→ What is required:
Render this sentence from the benzophenone passage in Spanish: "Under these conditions, laboratory rotational spectroscopic data on benzophenone can be a useful guide for radioastronomical and atmospheric searches for this molecule."

→ Reading passage:
************

Benzophenone might exist in galaxies similar to polycyclic aromatic hydrocarbons (PAHs), chemicals believed to be widespread through circumstellar envelopes and interstellar medium (ISM) of carbon rich stars [4,5]. Different from many PAHs with tiny dipole moments, benzophenone with a dipole moment about of 3.0 Debye has decent signals of rotational transitions for molecular hunting in deep space by radio telescopes. Benzophenone could also occur in the environment, such as ambient atmosphere, to bring health risks [6,7]. Under these conditions, laboratory rotational spectroscopic data on benzophenone can be a useful guide for radioastronomical and atmospheric searches for this molecule.

************

→ Raw data:
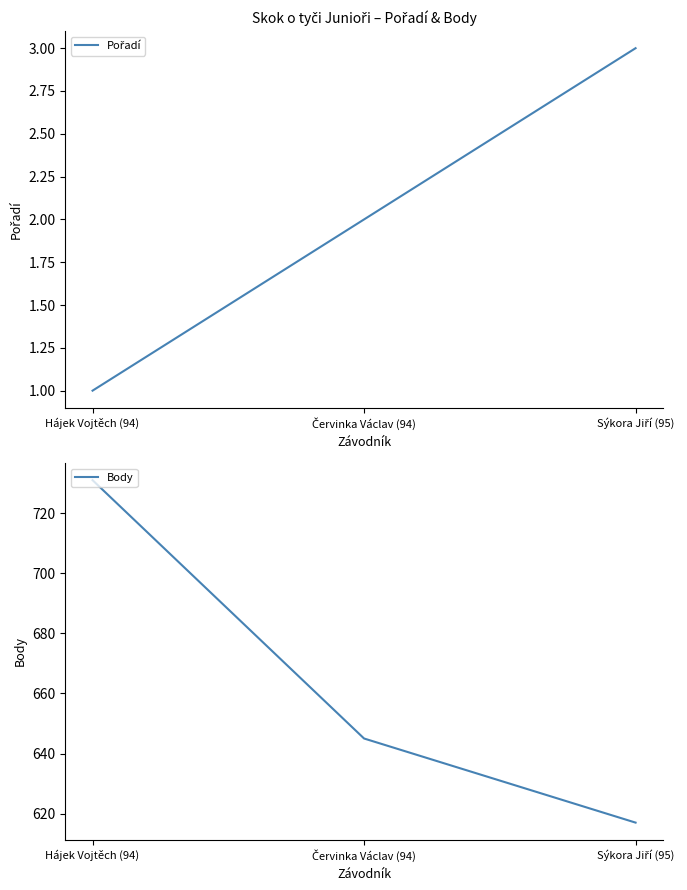

At which label does Pořadí reach its peak?

Sýkora Jiří (95)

************

→ Solution for this problem:
En estas condiciones, los datos espectroscópicos rotacionales de laboratorio sobre la benzofenona pueden ser una guía útil para las búsquedas radioastronómicas y atmosféricas de esta molécula.